Roman Valenta — Thu, 14 Sep 2023 19:49:41 GMT

So it now confirmed as well. We just got another update that they did release BP update late last night to resolve the remaining signatures that were still causing FPs for some of our customers.

Re: Suspicious smss.exe Parent Process

noahigros — Thu, 14 Sep 2023 19:54:46 GMT

Hey Roman,

per your update confirming that they did release a new BP update to resolve the remaining signatures that were causing FPs. Will this mean i can resolve the ones i have now?

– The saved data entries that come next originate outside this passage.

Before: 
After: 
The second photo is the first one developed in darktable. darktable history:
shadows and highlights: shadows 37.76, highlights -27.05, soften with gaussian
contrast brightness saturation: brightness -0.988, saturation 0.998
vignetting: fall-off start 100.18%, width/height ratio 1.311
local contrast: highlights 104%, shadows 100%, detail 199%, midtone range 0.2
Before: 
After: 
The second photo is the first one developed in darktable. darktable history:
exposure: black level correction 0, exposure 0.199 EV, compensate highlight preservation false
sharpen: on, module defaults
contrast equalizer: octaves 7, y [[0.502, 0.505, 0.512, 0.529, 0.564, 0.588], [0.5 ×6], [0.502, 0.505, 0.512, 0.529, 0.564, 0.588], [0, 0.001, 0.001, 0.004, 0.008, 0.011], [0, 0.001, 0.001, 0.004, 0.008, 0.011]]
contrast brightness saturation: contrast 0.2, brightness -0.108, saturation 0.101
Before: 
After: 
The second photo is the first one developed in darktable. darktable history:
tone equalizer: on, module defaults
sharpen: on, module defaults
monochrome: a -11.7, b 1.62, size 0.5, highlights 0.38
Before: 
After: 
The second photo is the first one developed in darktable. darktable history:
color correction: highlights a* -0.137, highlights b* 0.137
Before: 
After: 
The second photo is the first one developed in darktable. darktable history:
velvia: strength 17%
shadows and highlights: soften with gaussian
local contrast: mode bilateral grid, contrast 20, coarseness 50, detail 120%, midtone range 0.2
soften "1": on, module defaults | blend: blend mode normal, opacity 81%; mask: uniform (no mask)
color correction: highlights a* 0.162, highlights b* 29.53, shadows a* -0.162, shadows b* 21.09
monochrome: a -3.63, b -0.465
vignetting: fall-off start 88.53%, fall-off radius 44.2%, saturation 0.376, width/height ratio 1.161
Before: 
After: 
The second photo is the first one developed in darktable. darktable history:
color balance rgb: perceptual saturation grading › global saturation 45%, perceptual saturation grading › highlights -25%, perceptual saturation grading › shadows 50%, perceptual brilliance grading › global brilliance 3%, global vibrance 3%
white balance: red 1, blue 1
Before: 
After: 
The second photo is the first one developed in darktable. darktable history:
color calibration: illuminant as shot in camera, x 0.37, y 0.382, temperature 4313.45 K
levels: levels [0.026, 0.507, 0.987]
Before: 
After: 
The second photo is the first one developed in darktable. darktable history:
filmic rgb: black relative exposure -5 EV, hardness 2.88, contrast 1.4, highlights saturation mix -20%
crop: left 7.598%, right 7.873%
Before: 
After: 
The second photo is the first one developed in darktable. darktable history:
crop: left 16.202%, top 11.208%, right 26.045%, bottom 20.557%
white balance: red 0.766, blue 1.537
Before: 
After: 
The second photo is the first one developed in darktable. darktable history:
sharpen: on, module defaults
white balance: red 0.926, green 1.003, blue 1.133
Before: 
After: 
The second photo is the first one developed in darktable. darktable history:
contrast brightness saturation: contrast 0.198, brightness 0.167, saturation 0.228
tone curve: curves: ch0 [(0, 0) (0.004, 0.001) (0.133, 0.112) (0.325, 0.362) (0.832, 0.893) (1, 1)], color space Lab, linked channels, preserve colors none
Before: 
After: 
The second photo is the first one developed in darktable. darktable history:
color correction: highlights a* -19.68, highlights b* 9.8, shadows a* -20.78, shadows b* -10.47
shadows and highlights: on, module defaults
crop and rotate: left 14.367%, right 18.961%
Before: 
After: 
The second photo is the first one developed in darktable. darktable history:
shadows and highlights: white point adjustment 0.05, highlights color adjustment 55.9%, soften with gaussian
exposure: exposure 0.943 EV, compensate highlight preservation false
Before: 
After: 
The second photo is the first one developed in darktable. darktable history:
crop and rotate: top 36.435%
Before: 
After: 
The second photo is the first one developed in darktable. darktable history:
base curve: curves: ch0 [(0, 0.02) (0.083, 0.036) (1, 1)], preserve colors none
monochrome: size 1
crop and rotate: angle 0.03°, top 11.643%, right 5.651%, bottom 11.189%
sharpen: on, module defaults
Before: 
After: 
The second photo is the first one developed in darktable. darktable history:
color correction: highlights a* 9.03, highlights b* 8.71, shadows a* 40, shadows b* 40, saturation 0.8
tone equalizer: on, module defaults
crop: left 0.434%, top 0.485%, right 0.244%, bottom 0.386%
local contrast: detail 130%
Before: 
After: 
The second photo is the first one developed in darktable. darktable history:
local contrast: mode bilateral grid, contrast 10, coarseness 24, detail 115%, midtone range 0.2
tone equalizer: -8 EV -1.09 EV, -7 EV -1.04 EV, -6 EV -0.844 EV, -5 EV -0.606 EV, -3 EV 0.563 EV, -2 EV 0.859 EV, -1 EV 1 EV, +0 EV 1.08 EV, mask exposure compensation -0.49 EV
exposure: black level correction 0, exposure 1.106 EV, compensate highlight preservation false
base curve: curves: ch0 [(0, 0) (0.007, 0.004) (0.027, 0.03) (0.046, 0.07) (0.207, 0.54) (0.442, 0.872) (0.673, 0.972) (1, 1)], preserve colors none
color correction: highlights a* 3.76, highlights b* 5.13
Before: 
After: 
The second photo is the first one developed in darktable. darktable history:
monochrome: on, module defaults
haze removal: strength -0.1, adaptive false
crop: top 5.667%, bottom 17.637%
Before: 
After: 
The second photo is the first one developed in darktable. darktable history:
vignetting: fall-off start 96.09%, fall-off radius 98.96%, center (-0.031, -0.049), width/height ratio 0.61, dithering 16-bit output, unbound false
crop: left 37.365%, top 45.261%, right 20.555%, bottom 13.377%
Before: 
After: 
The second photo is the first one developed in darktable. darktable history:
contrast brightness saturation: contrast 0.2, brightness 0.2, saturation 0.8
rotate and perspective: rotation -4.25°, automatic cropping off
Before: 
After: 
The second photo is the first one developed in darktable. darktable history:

Re: Suspicious smss.exe Parent Process

Bbailey2 — Thu, 14 Sep 2023 20:20:44 GMT

Here's my output @Roman Valenta

C:\Program Files\Cisco\AMP\8.2.1.21612>ampcli posture
"connected":true,"connector_version":"8.2.1","engines":[{"definitions":[{"last_successful_update":1694717002,"name":"Tetra","timestamp":1694698347,"version":91242}],"enabled":true,"name":"Tetra"},{"enabled":true,"name":"Spero"},{"enabled":true,"name":"Ethos"},{"definitions":[{"name":"BP","timestamp":1694720952,"version":11044}],"enabled":true,"name":"BP"},{"definitions":[{"name":"SCS","timestamp":1694720935,"version":11044}],"enabled":true,"name":"SCS"}],"last_scan":1692637158,"last_scan_status":true,"protect_file_mode":true,"protect_process_mode":true,"running":true}

Re: Suspicious smss.exe Parent Process

Roman Valenta — Fri, 15 Sep 2023 12:04:01 GMT

You mean resolve them in your Inbox? if so then YES.